Bill, film review
PG) Richard Bracewell, 94 mins Starring: Mathew Baynton, Simon Farnaby
TV's Blackadder has been this way before but Richard Bracewell's Elizabethan-era comedy, starring the cast of Horrible Histories and Yonderland, is brisk, cheery fare that yields as many laughs as it does groans. Mathew Baynton plays a youthful Bill Shakespeare, not yet famous, living in Stratford with his wife, Anne Hathaway, and kids, at first convinced he should be a musician, not a writer. It is only when he is thrown out of indie mandolin band Mortal Coil (cue jokes about shuffling off) that he heads off to London to pursue a career as a writer and thesp.

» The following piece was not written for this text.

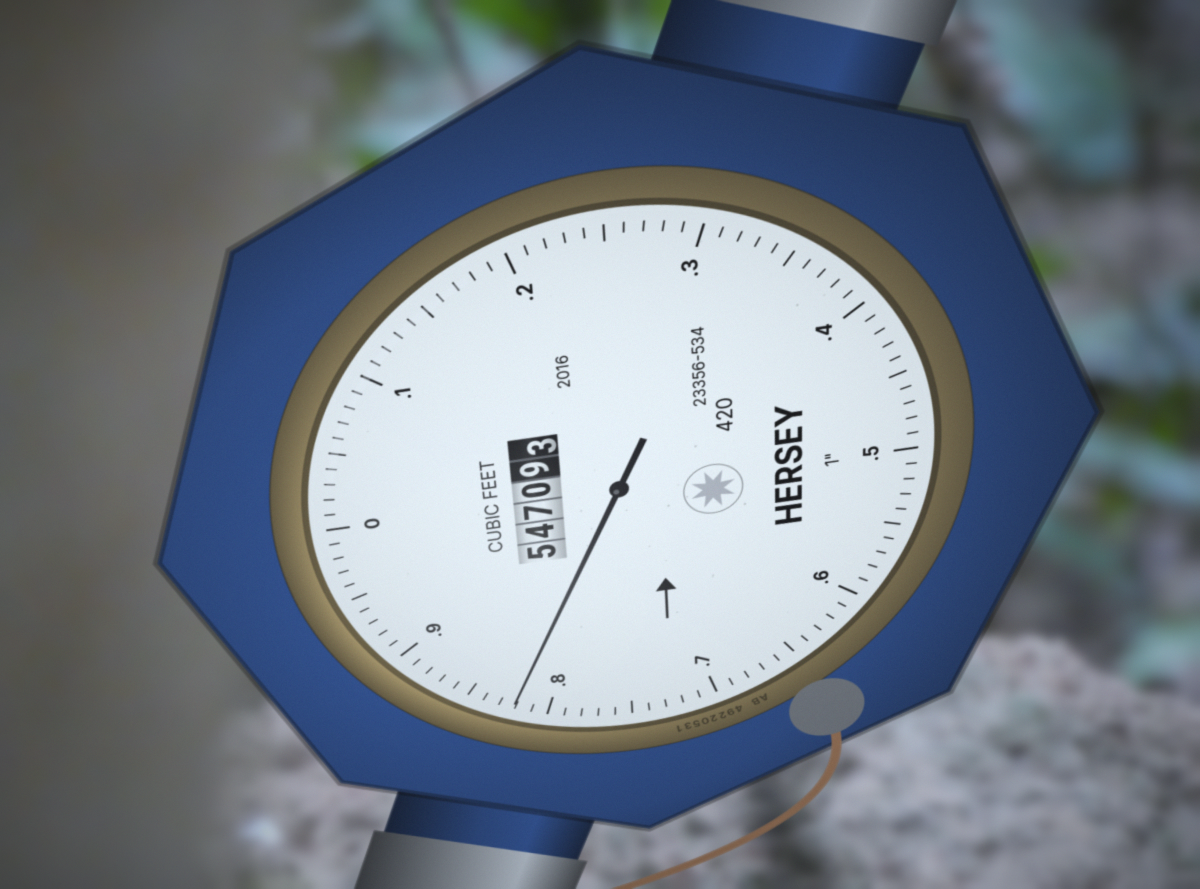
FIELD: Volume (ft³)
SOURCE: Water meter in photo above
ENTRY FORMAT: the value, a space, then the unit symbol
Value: 547092.82 ft³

A deliberately convoluted plot has the dastardly King Philip II of Spain angling for the throne of Queen Elizabeth (Helen McCrory, looking suitably regal and grotesque under layers of make-up and sounding shriller than Miranda "off with their heads" Richardson in the same role). Some of the puns and visual gags are weak but the film-makers keep them coming – and they always stumble on one that works sooner or later. The performances are engaging, too, ranging from the antic foppery of Simon Farnaby's Earl of Croydon to the comic dourness of Laurence Rickard's Walsingham.